Please transcribe every entry below exactly, without including the pictures.
——
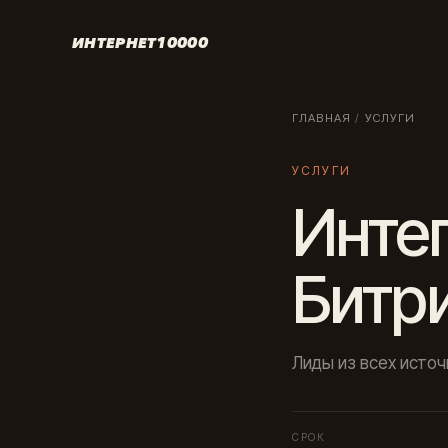
ИНТЕРНЕТ10000
ГЛАВНАЯ
/
УСЛУГИ
УСЛУГИ
Инте
Битр
Лиды из всех источ
СРОК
——
=== Output of the task ===
ИНТЕРНЕТ10000
ГЛАВНАЯ
/
УСЛУГИ
УСЛУГИ
Инте
Битр
Лиды из всех источ
СРОК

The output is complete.